Gestational diabetes mellitus (GDM) is rising worldwide. Australia and New Zealand have had universal screening for GDM at 24-28 weeks’ gestation for many years. First trimester risk assessment and diagnosis may facilitate early interventions to protect the mother and fetus from short- and long-term adverse effects of weeks of hyperglycaemia.
We developed a 3-tier risk prediction algorithm in 2,832 women from the Adelaide and Auckland SCOPE cohorts, recruited in 2004-2008. The algorithm classifies women at low, moderate and high risk for GDM and includes clinical, lifestyle and genetic variables. Here we aimed to validate the algorithm at ~12 weeks’ gestation in a new prospective cohort, the STOP Study, recruited in 2015-2018 in Adelaide.
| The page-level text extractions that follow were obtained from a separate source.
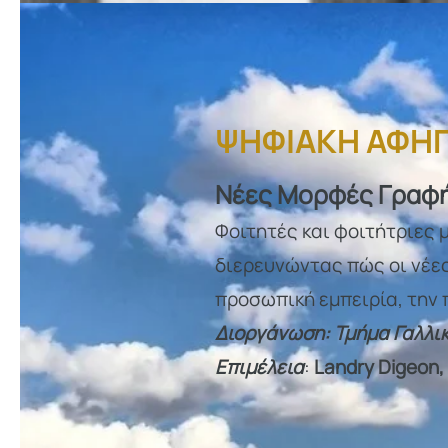
ΨΗΦΙΑΚΗ ΑΦΗ
Νέες Μορφές Γραφή
Φοιτητές και φοιτήτριες μ
διερευνώντας πώς οι νέε
προσωπική εμπειρία, την 
Διοργάνωση: Τμήμα Γαλλι
Επιμέλεια
:
Landry Digeon,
GDM was diagnosed at 24-28 weeks’ gestation with a 75g OGTT using WHO criteria.
Of 1,233 Adelaide STOP women, 197 (16.0%) developed GDM. Of 389 women classified at low risk, 32 women (8.2%) subsequently developed GDM. Of 746 women classified at moderate risk, 137 (18.4%) developed GDM, while 28 of the 98 women classified at high risk developed GDM (28.6%).
The incidence of GDM has increased remarkably to 16% in STOP women from 5% (using the same diagnostic criteria) in the Adelaide SCOPE women which does not appear to be explained by obesity and about which our research is ongoing.
We have now validated our model in a new prospective cohort recruited 10 years after that in which it was developed. This screening tool needs further validation but may enable early identification of women at risk. All women at moderate and high risk of GDM could be offered an early OGTT and dietary advice or therapy if diagnosed with GDM, while low risk women could be offered an OGTT at 28 weeks’ gestation as per routine care.